Since Rarity PBC will be licensing the ADA-SCID program from UCLA, Rarity will pursue the FDA approval for the ADA-SCID program, and, upon FDA approval, Rarity will receive the PRV and sell it to reinvest profits.

“Over time the median sale price of this voucher has increased, with the past four vouchers selling for about $150 million this past year, which is an incredible amount of money,” said Ayoub.

The challenge is that the PRV program expired in December 2024, and unless a treatment receives FDA approval before September 30, 2026, it cannot receive a PRV. Patient advocacy and medical organizations, including IDF, are urging Congress to renew the program..
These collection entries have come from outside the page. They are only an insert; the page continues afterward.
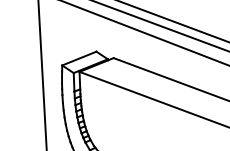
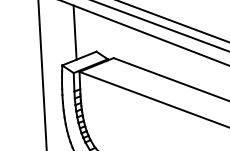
line at (74, 32): none -> present
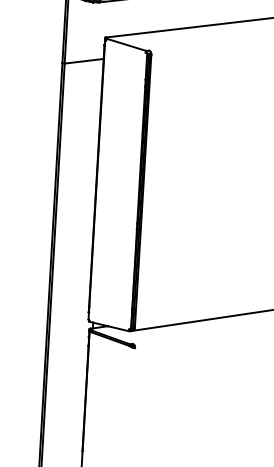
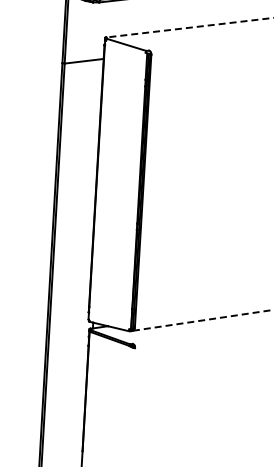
line at (189, 27): solid -> dashed
line at (201, 320): solid -> dashed
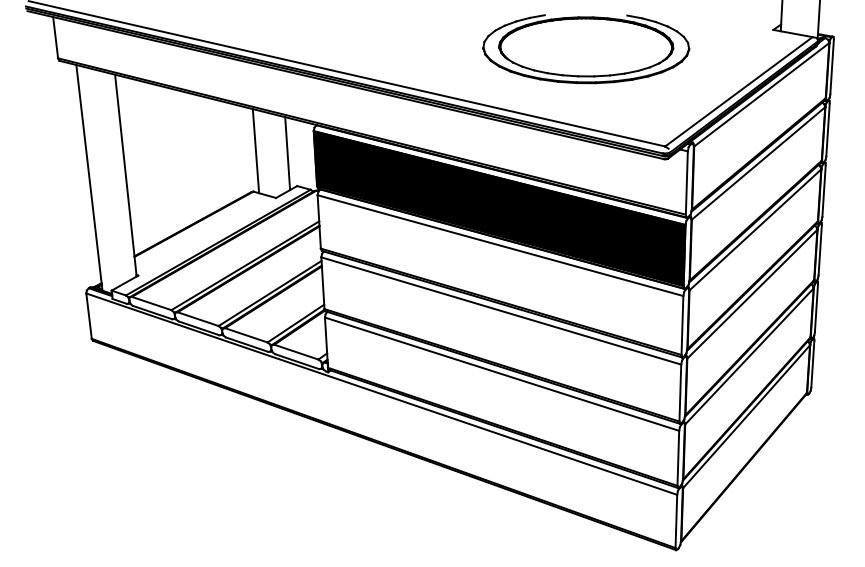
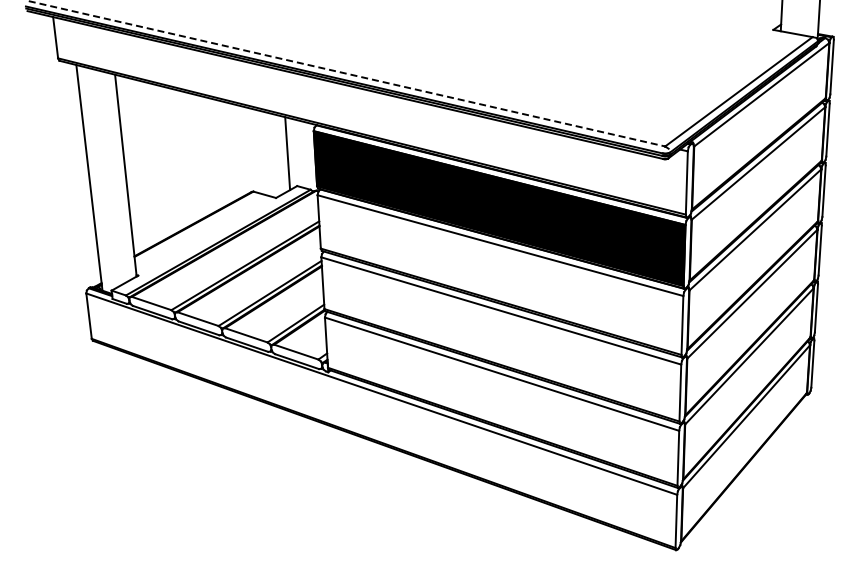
part at (586, 49): present -> none
line at (347, 73): solid -> dashed
line at (255, 151): present -> none
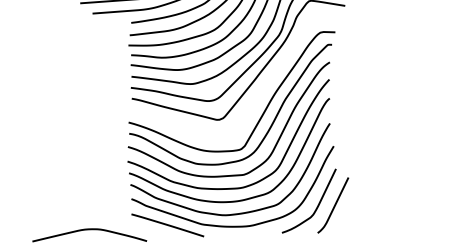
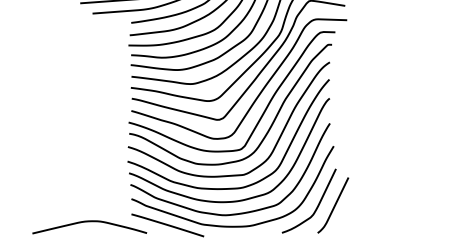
curve at (259, 92): none -> present
curve at (89, 230) position: (89, 230) -> (89, 222)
“When we think about how we can continue to scale and grow past ADA-SCID, these vouchers are crucially important for us to grow the scope of our gene therapy pipeline past that of just one rare disease. It makes it very difficult to bring on more rare diseases without these incentives,” explained Ayoub.

“Rarity hopes to bring on additional similar hematopoietic stem cell-based gene therapies for other immune deficiencies or hemoglobin disorders, building on the platform for manufacturing established for ADA[-SCID]. Our goal is to provide therapies for several diseases at a price lower than the current commercial gene therapies.”

Rethinking gene therapy treatment funding

PBCs are a relatively new business model, about 15 years old, and integrating them with healthcare is an even more recent development. Ayoub views PBCs as the foundation for expanding access to gene therapy, but they are not the solution alone. For true change to happen, payers, state and federal funding institutions, government officials, charitable trusts, and grant foundations must rethink how they support access-driven therapies.

“We need to think about how we can translate the social value of these therapies into financial value. If we can do that, we increase gene therapy adoption and access,” remarked Ayoub. “I think that this is a critical time for everyone to put their heads together to see how we can work through it and we're hoping that Rarity is one step, one piece of the puzzle.”